►

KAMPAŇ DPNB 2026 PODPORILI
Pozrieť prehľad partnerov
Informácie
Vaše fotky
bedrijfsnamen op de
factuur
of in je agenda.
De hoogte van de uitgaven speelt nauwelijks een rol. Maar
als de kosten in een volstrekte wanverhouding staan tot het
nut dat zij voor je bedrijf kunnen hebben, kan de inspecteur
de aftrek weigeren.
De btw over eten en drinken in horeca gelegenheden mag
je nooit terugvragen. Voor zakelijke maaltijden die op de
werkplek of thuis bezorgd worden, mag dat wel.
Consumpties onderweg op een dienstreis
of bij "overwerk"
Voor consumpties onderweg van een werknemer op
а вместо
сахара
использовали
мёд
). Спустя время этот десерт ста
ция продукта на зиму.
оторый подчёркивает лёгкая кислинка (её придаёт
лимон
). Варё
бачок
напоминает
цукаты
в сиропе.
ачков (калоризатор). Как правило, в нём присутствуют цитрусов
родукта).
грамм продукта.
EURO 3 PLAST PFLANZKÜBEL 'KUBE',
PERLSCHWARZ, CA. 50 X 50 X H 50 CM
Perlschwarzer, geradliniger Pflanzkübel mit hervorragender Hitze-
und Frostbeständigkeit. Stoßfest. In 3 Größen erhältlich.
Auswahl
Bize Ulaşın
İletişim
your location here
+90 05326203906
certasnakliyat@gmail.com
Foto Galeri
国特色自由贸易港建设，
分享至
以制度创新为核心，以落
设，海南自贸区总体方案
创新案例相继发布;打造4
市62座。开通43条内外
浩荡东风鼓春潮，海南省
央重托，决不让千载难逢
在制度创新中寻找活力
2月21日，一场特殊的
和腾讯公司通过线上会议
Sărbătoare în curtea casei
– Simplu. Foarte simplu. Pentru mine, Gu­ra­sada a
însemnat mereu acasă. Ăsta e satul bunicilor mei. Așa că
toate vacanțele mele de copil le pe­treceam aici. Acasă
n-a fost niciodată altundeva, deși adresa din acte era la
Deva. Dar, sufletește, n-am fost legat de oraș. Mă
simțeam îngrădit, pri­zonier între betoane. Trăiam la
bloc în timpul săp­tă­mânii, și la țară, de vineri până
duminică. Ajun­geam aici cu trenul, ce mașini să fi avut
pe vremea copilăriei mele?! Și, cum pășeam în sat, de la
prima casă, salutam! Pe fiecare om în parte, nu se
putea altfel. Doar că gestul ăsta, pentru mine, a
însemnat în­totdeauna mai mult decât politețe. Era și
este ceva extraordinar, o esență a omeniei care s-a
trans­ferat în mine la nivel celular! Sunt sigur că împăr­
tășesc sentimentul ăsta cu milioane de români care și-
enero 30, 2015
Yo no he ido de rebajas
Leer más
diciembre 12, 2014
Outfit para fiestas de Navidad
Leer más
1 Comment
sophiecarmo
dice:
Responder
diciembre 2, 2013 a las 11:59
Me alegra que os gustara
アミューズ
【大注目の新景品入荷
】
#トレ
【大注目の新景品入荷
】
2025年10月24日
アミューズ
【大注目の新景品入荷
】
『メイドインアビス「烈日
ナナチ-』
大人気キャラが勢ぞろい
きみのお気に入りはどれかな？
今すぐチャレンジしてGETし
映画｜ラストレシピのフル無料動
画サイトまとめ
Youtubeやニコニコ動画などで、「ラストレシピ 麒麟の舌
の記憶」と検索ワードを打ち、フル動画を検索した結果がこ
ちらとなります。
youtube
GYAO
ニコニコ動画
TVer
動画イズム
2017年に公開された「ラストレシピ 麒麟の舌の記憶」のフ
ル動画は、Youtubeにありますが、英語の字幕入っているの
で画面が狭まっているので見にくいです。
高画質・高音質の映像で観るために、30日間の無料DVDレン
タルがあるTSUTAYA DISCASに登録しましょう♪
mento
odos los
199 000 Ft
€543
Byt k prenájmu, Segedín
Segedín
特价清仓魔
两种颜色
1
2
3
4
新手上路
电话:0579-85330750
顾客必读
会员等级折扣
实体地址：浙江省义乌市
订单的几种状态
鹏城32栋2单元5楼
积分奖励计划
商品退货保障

◄

Scan the material above for the word "diciembre". Copy each line where it occurs.

diciembre 12, 2014
diciembre 2, 2013 a las 11:59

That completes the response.